A small typo got fixed that I'd missed in my earlier review. 😅
@@AIandGamesi hope you did not "The Hole" your video like IH
Really interesting! Thanks
Mostly a recap of things I feel this channel has seen before, but as it is meant to be an updated primer for [Current Year] I am at oeace with it. Wondering if you'll tackle any specific topics in AI and Games in the coming year though? Any particular new and interesting developments in the game-world, or legal stuff or hardware enabling new stuff etc etc...
Indeed it's very much a recap for longtime viewers. But yes I've got a bunch of different topics I'm working on now. Both digging up the workings of older games, as well as some of the more recent innovations and trends emerging in the space.
Quality content
A coworker recently differentiated AI vs Machine Learning in the context of Deterministic (AI) Models vs Stochastic (ML).

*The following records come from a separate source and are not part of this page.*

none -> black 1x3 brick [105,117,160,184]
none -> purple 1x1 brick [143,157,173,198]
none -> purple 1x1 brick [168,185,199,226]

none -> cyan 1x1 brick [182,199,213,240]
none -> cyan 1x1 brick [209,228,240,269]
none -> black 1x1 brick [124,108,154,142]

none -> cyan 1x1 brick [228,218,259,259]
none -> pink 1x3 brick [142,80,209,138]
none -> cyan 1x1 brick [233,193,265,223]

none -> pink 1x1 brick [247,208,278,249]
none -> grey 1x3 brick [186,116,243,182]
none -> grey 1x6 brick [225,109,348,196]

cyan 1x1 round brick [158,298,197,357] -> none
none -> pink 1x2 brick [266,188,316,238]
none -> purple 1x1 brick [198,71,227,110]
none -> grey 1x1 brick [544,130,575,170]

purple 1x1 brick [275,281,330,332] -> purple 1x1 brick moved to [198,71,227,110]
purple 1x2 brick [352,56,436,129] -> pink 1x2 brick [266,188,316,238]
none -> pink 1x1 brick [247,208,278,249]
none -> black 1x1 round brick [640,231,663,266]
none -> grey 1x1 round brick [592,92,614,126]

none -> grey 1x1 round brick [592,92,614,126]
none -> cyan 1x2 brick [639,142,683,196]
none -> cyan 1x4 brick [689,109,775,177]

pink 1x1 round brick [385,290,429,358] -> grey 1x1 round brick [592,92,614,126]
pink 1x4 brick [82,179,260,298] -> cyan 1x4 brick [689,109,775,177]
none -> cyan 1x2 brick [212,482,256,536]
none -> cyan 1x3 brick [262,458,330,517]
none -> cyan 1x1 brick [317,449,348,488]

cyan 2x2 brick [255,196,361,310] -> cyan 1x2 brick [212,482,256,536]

How is this distinction made in Games AI?
*I love smaller games with less AI because you can really focus attention on making each NPC unique and intelligent...Life Is Strange, Forgotten City....imagine being able to ask these NPC's anything and getting a realistic answer via chat gpt* 👌
i just call game AI Artificial Artificial Intelligence as it is trying to be fun, rather than an accurate portrayal of independent agency
Great ✨✨ 😀🤘🏼
How is Microsoft TrueSkill an example of AI? It's a purely statistical calculation ran over player match results that returns a probability and a confidence interval. I genuinely don't understand what could classify that as an AI model.
Hi
I loved the concept and execution of Facade. I wish more developers would go in this direction and expand.
I loved the concept and execution of Facade. I wish more developers would go in this direction and expand.